High rates of treatment resistant depression or pain occur in those people who misuse intoxicating substances. Treatment-resistance (TR) causes self-medicating misuse but the increased incidence of TR can in turn be caused by misuse – it can be very difficult to discern “chicken from egg” in these situations. Substance misuse is associated with a number of mental health disorders – a study of people hospitalized for suicide attempts found that those who were alcoholics were 75 times more likely to go on to successfully commit suicide than non-alcoholic suicide attempters. About 15 percent of alcoholics commit suicide. Abuse of other drugs is also associated with an increased risk of suicide. About 33 percent of suicides in the “millennial generation” are related to alcohol or other substance misuse.

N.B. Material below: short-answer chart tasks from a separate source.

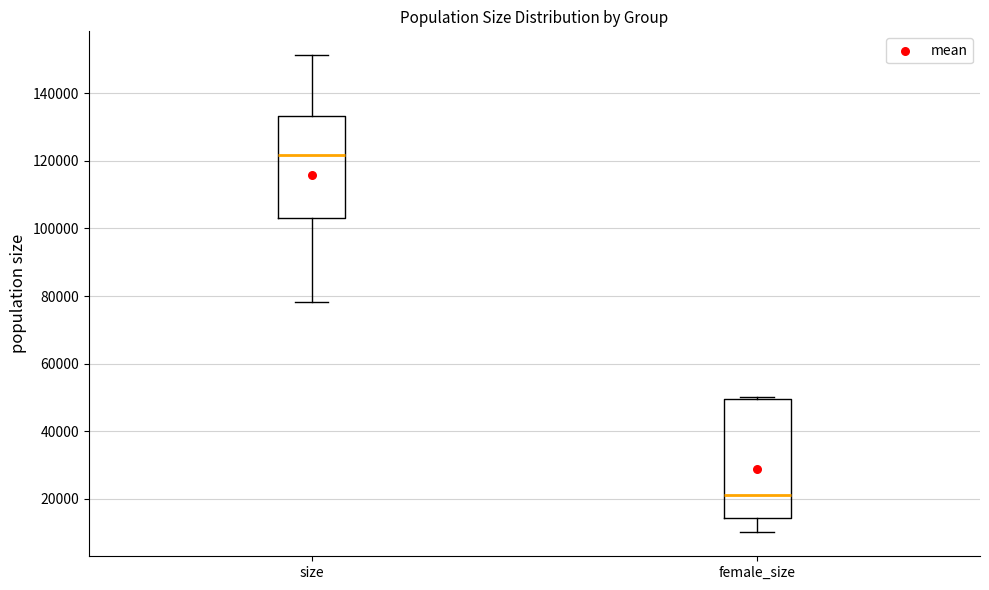

Which box has the lowest median line?

female_size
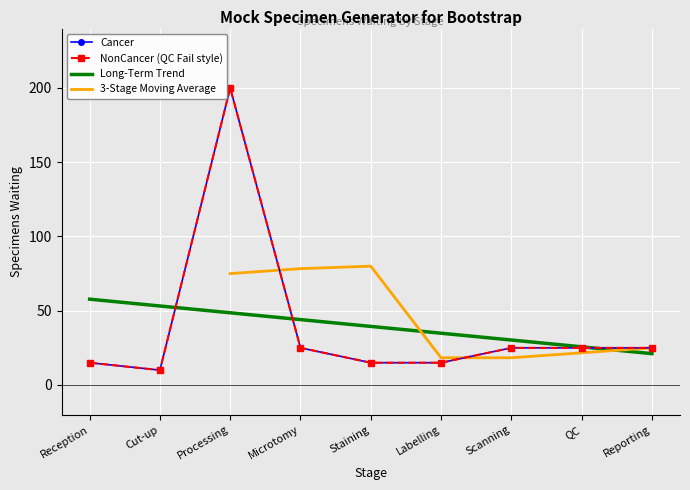

In NonCancer, how many points are lower than both neighbors (excluding endpoints)?

1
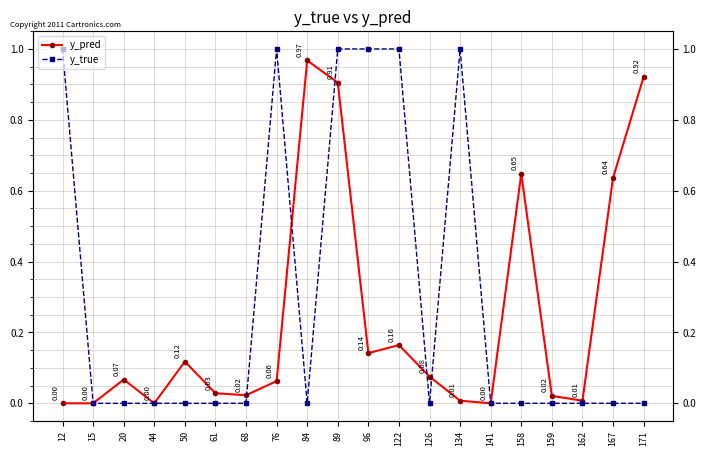

At how many categories does at least one series exceed 0?

20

Interpersonal skills are significantly impaired in people who misuse intoxicants due to the neurotoxic effects on the brain, especially the “higher-order areas” such as the prefrontal (anterior) cortex of the brain.
Approximately half of all patients attending mental health services for conditions including anxiety will have co-morbid misuse of intoxicants. Moderate drinking can cause rebound syndromes in patients previously treated for various neuropsychiatric disorders (for example, suddenly increased depression or anxiety) and can also cause sleep disorders. Moreover the misuse of intoxicants will interfere with the treatment of those clinical symptoms associated with the complex co-existing conditionsfrequently found in these patients. In our clinic, we believe that addressing the misuse of intoxicants is critical to the successful treatment of treatment resistant neurologic or neuropsychiatric illness.